§ Saved entries
○ ○ ○
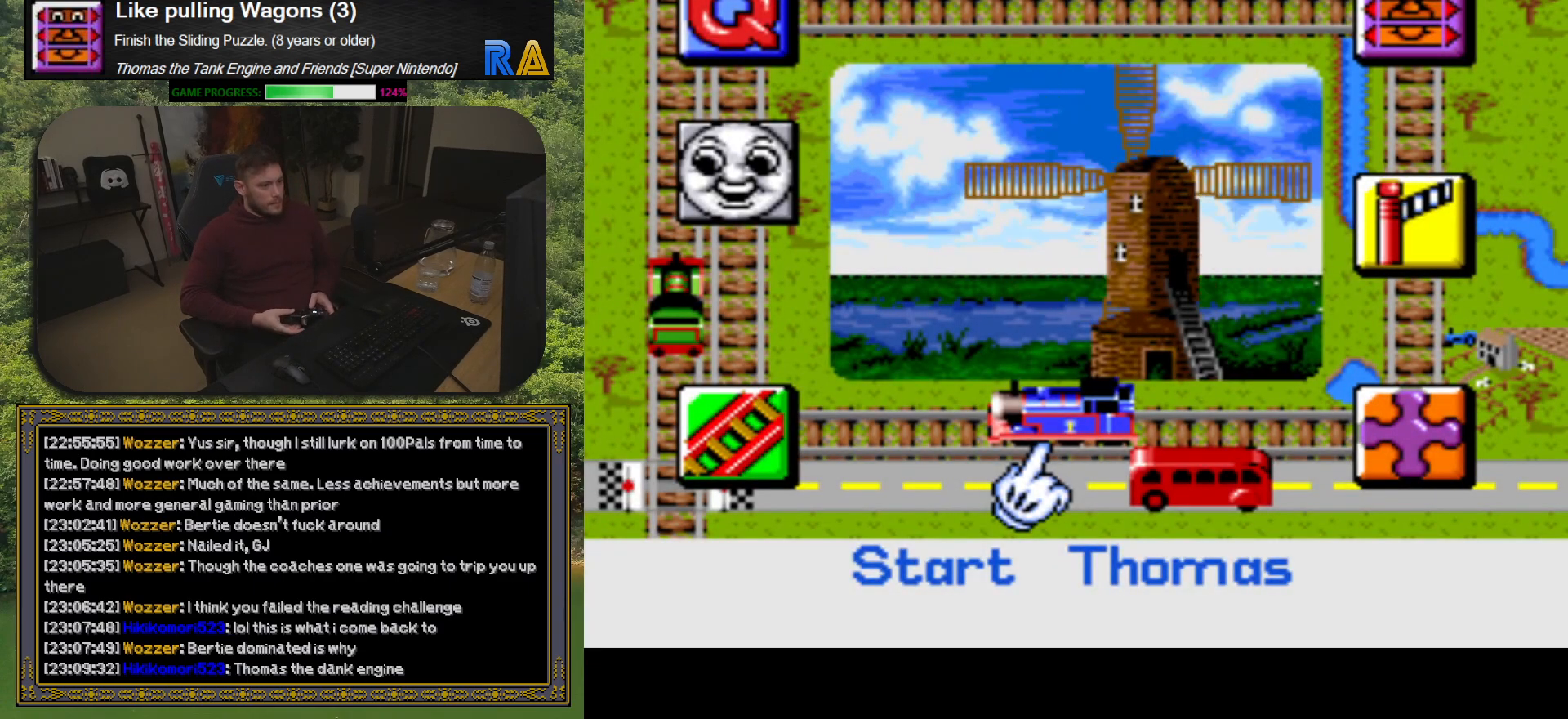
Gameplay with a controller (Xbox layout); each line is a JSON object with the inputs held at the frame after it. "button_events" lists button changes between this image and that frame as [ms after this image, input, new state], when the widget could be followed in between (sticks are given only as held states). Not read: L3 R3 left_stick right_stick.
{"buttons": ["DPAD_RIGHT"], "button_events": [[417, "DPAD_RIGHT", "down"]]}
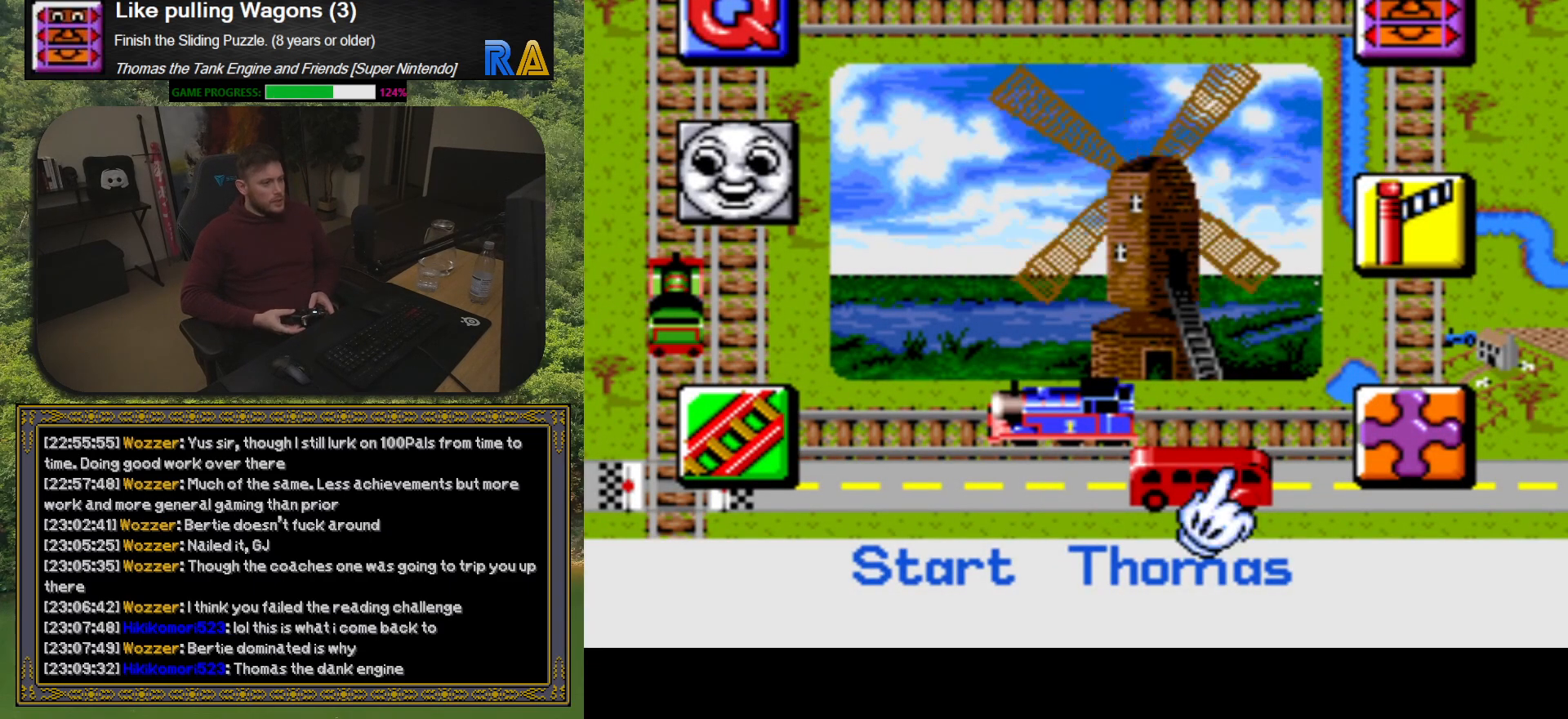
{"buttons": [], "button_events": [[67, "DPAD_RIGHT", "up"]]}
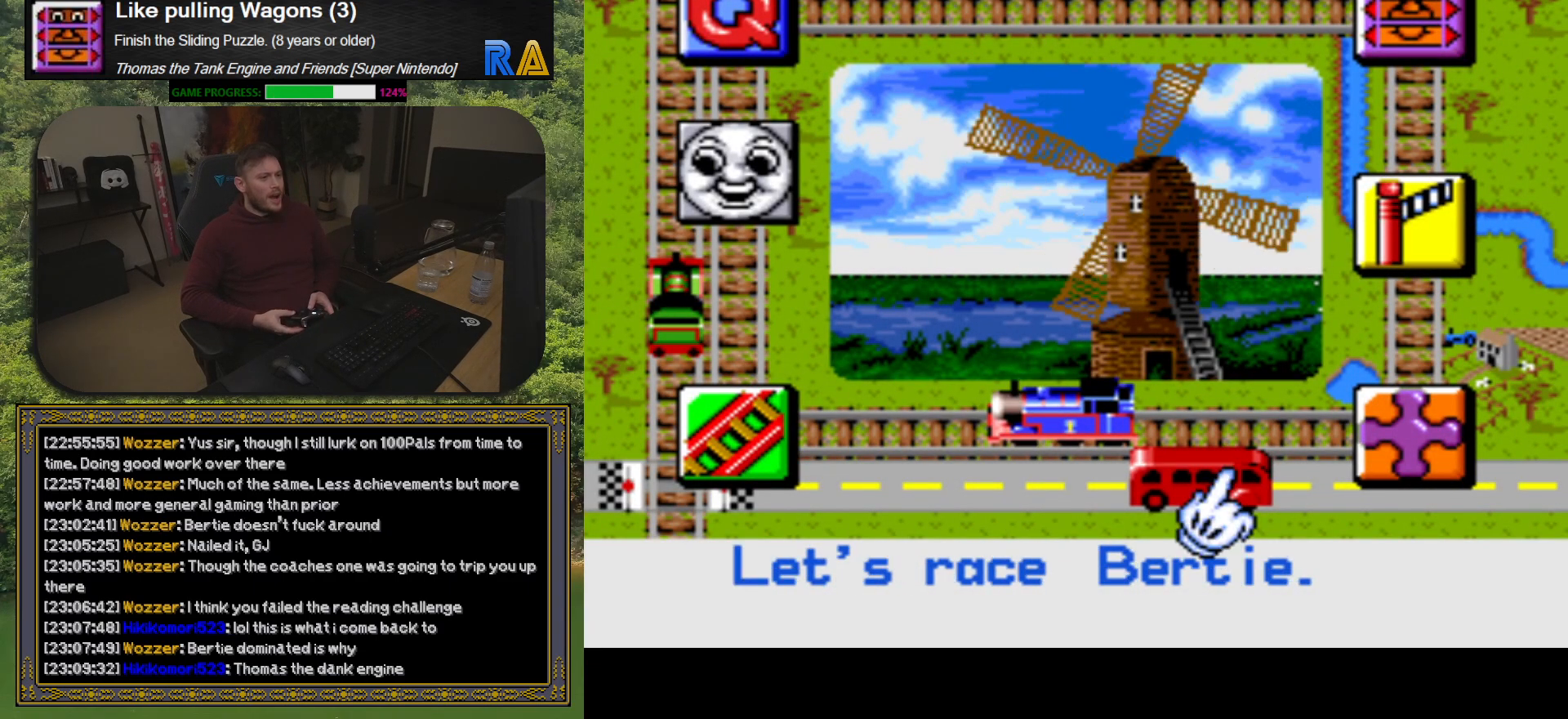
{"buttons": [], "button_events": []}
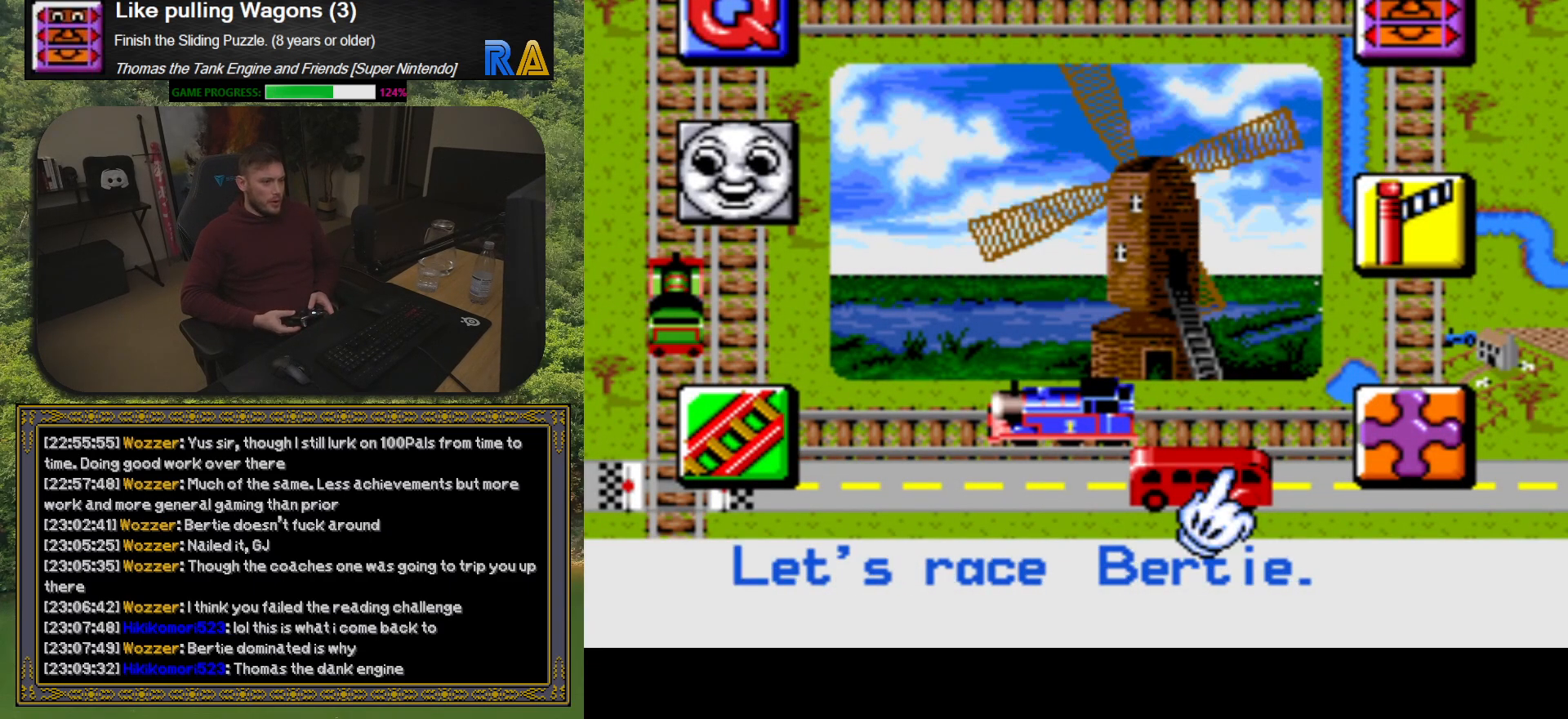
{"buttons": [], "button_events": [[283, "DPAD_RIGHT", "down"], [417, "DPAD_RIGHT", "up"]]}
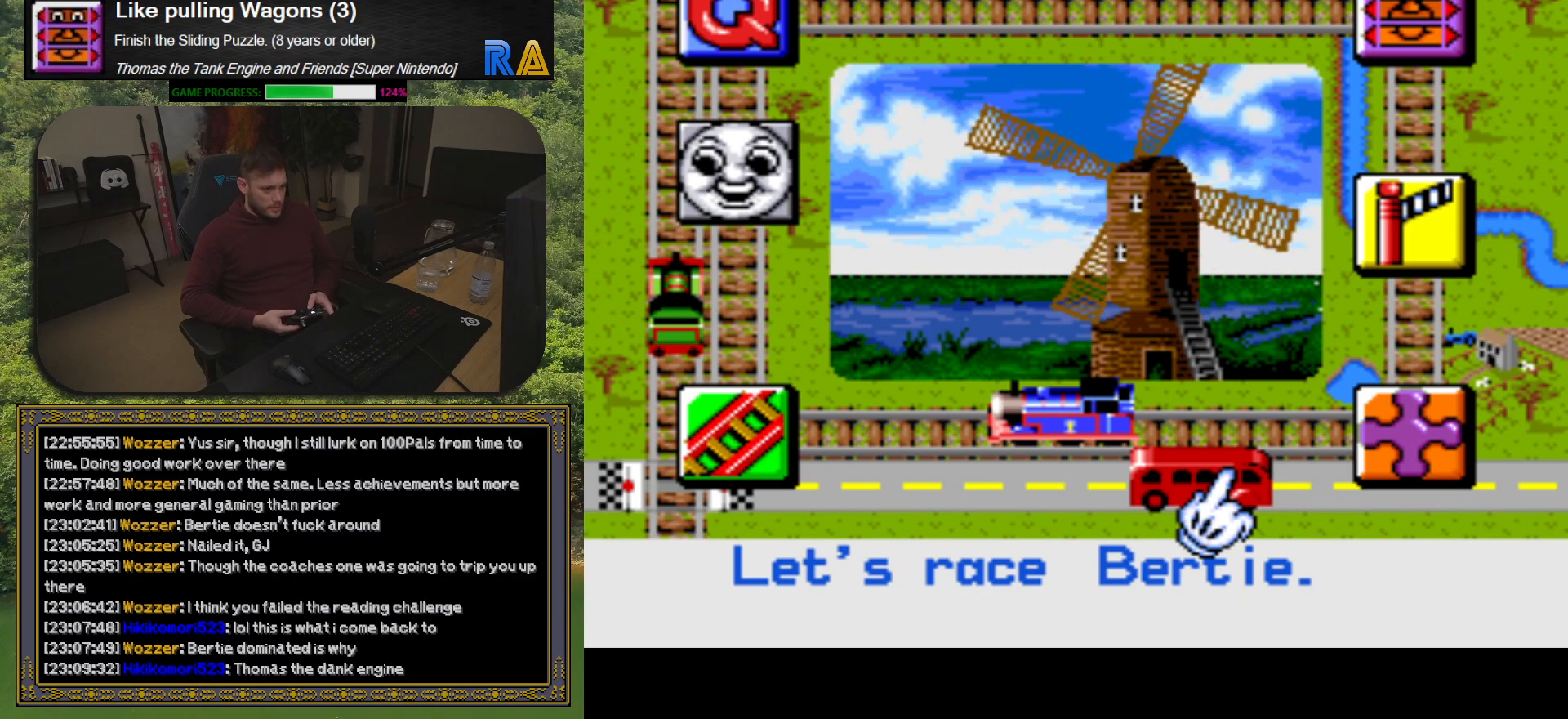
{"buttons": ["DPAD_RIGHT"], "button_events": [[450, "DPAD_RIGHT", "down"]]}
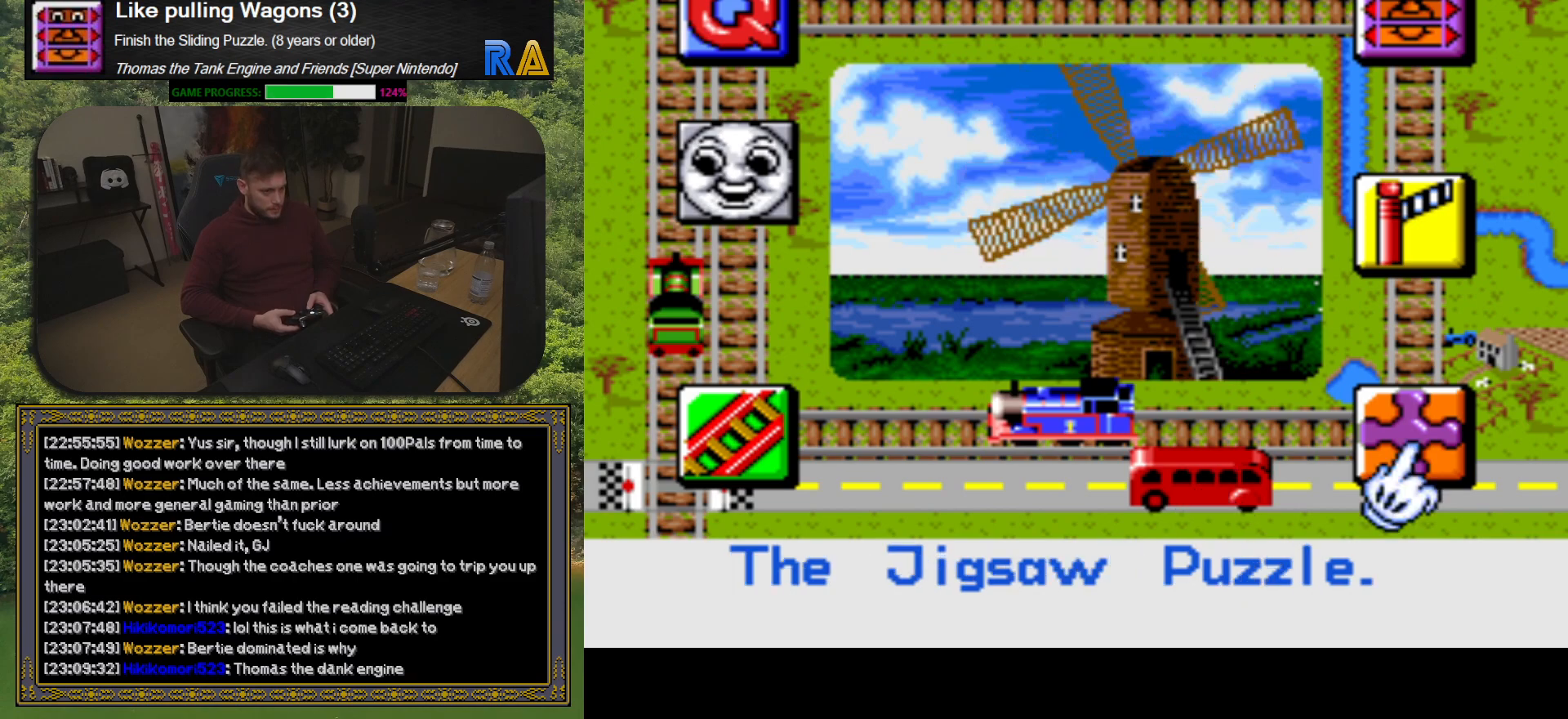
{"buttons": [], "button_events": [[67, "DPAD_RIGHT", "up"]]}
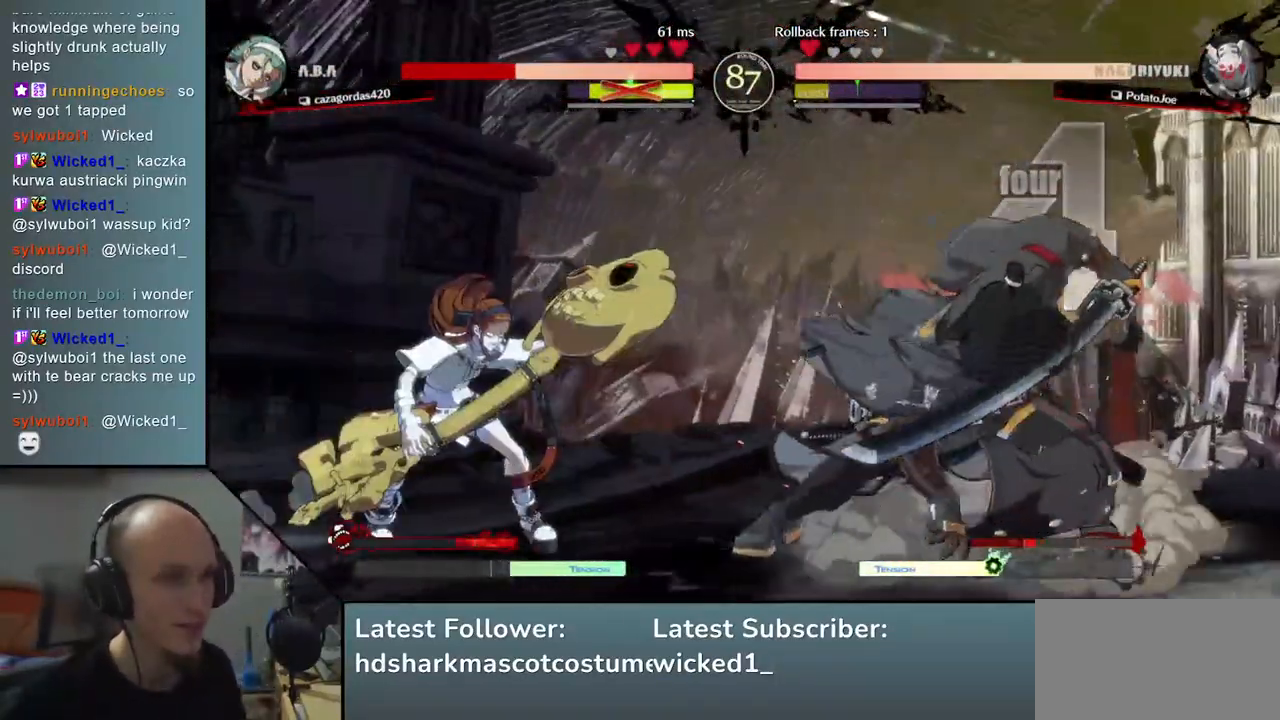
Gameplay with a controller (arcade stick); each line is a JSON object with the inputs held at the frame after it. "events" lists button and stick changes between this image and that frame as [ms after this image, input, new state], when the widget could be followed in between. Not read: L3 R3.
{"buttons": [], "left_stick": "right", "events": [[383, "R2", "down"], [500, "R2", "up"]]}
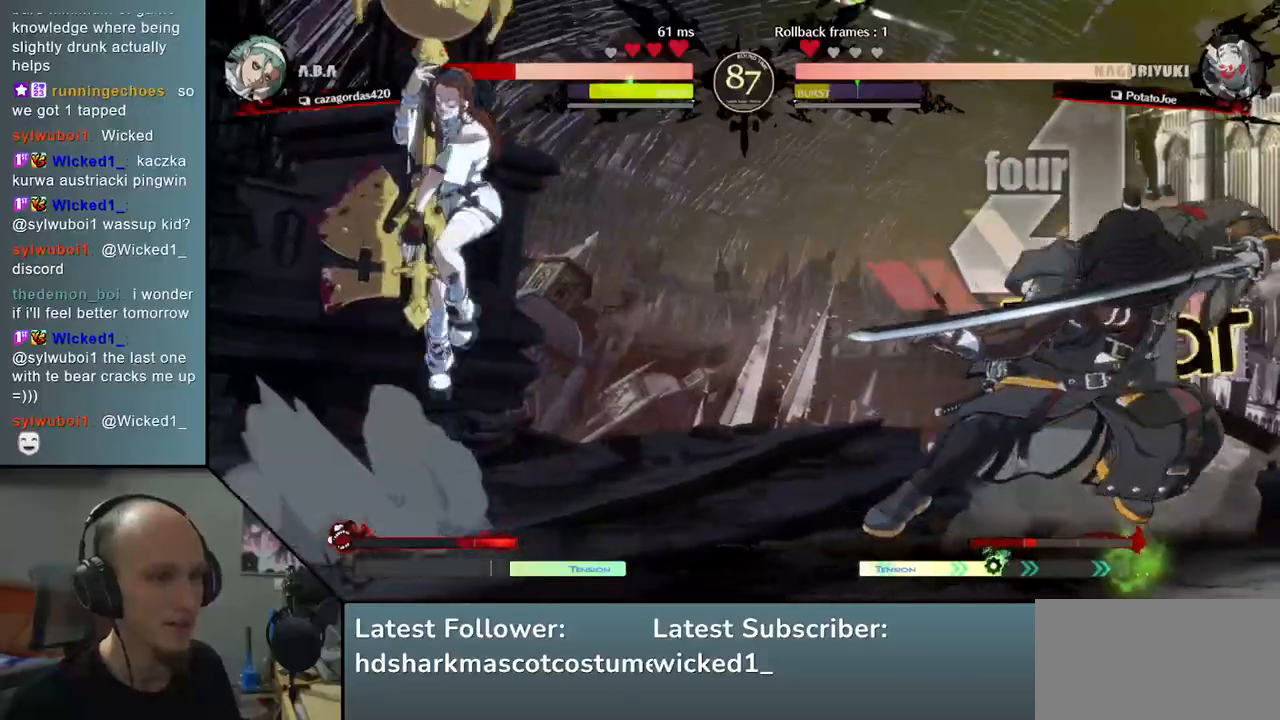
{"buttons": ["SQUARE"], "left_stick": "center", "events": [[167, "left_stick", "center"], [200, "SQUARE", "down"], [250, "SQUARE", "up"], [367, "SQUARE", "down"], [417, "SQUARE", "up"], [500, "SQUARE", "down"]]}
○ ○ ○
§ EXERCISE DIRECTIONS
Please output all of the data exactly as given, omitting any images it holds.

§ TASK OUTPUT
Gameplay with a controller (Xbox layout); each line is a JSON object with the inputs held at the frame after it. "button_events" lists button changes between this image and that frame as [ms after this image, input, new state], when the widget could be followed in between (sticks are given only as held states). Not read: L3 R3 left_stick right_stick.
{"buttons": ["DPAD_RIGHT"], "button_events": [[417, "DPAD_RIGHT", "down"]]}
{"buttons": [], "button_events": [[67, "DPAD_RIGHT", "up"]]}
{"buttons": [], "button_events": []}
{"buttons": [], "button_events": [[283, "DPAD_RIGHT", "down"], [417, "DPAD_RIGHT", "up"]]}
{"buttons": ["DPAD_RIGHT"], "button_events": [[450, "DPAD_RIGHT", "down"]]}
{"buttons": [], "button_events": [[67, "DPAD_RIGHT", "up"]]}
Gameplay with a controller (arcade stick); each line is a JSON object with the inputs held at the frame after it. "events" lists button and stick changes between this image and that frame as [ms after this image, input, new state], when the widget could be followed in between. Not read: L3 R3.
{"buttons": [], "left_stick": "right", "events": [[383, "R2", "down"], [500, "R2", "up"]]}
{"buttons": ["SQUARE"], "left_stick": "center", "events": [[167, "left_stick", "center"], [200, "SQUARE", "down"], [250, "SQUARE", "up"], [367, "SQUARE", "down"], [417, "SQUARE", "up"], [500, "SQUARE", "down"]]}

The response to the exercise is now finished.